--- PROVIDED DATA ---

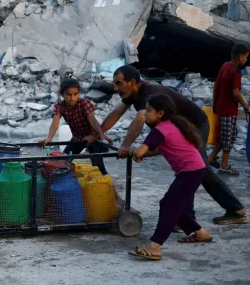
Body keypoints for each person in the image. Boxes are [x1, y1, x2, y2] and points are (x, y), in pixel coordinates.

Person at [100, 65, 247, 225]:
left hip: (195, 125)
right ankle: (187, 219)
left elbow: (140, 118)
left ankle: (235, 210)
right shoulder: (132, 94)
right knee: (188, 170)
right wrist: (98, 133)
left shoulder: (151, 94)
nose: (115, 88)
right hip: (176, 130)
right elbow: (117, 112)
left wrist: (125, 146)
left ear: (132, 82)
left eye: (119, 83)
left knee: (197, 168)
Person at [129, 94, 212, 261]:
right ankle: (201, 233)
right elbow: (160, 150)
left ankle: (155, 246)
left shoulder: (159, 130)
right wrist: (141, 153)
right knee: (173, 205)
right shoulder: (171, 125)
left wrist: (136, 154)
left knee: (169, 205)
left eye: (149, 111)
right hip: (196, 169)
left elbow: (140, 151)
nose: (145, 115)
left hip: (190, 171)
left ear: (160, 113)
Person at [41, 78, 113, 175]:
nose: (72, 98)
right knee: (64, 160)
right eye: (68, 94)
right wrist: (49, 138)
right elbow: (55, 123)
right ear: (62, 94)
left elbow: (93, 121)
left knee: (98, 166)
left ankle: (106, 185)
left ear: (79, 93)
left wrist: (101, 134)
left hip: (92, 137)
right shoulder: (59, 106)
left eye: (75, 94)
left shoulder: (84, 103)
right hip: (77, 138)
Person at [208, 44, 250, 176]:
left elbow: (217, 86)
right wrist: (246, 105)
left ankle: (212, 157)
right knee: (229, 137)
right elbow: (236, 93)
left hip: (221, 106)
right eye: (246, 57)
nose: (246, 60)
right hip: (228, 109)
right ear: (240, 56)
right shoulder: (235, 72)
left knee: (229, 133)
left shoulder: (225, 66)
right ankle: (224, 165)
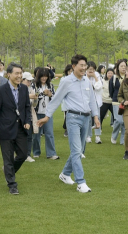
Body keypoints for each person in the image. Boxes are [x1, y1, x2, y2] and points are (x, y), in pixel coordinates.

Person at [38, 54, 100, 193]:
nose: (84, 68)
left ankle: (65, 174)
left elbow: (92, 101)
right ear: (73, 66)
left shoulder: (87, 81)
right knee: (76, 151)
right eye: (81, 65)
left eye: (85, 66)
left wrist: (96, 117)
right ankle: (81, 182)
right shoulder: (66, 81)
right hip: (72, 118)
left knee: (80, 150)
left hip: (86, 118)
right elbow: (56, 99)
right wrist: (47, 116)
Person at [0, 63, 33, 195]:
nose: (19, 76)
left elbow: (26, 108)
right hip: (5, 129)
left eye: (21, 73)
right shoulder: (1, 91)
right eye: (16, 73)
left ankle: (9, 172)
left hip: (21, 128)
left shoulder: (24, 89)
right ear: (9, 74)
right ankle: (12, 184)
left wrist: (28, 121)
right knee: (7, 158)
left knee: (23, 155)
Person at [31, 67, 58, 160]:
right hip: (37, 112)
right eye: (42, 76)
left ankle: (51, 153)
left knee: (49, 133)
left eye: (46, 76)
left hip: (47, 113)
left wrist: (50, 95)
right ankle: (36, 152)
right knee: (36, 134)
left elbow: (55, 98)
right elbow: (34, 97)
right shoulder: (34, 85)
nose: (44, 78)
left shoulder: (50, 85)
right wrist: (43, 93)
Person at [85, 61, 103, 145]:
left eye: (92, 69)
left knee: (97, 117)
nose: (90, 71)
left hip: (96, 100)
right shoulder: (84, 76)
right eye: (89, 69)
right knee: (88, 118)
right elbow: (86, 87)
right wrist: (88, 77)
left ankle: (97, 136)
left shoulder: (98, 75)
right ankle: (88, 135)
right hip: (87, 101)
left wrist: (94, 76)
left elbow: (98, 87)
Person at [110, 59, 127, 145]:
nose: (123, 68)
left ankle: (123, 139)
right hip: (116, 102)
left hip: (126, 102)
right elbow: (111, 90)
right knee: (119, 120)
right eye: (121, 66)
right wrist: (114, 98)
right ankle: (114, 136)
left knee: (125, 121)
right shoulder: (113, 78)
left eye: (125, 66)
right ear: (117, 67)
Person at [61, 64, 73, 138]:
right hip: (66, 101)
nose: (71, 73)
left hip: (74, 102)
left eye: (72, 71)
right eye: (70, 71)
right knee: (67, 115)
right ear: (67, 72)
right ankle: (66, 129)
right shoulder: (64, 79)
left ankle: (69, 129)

---
--- PROVIDED DATA ---

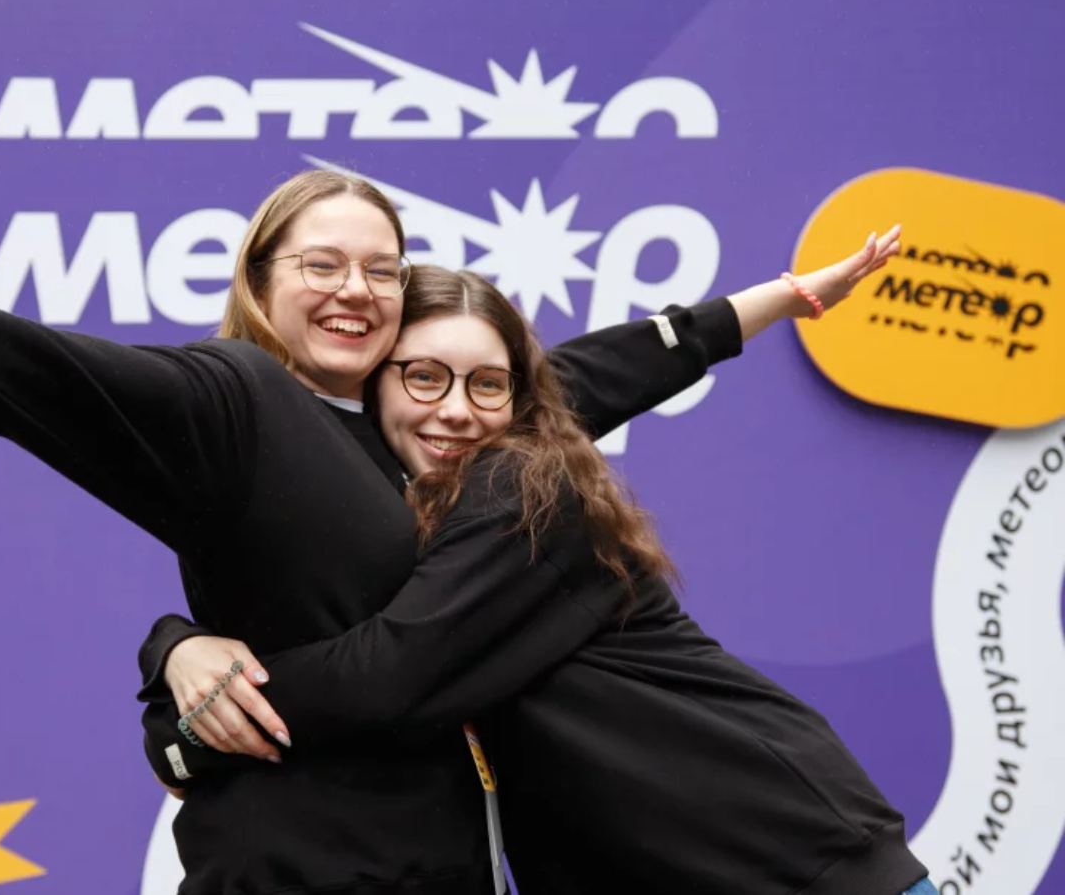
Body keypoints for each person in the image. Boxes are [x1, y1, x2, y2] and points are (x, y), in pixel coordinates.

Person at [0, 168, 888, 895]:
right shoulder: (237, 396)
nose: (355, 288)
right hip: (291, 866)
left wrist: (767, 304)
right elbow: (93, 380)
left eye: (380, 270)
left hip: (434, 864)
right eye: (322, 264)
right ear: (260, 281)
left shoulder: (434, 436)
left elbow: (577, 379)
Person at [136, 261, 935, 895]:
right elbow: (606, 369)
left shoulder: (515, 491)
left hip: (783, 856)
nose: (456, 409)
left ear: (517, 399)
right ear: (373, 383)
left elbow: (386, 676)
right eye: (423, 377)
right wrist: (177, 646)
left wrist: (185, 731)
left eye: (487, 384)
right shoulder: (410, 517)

---

§ TASK INSTRUCTIONS:
Look above for the line with "right ear: (240, 56)" and the line with "right elbow: (56, 99)", then copy exactly the lines from the first through the second, both kept, with no pictures.

§ RESPONSE BELOW:
right ear: (240, 56)
right shoulder: (235, 72)
left knee: (229, 133)
left shoulder: (225, 66)
right ankle: (224, 165)
Body keypoints for each person in the image. Boxes are [x1, y1, x2, y2] and points are (x, y), in pixel coordinates.

Person at [38, 54, 100, 193]:
nose: (84, 68)
left ankle: (65, 174)
left elbow: (92, 101)
right ear: (73, 66)
left shoulder: (87, 81)
right knee: (76, 151)
right eye: (81, 65)
left eye: (85, 66)
left wrist: (96, 117)
right ankle: (81, 182)
right shoulder: (66, 81)
right hip: (72, 118)
left knee: (80, 150)
left hip: (86, 118)
right elbow: (56, 99)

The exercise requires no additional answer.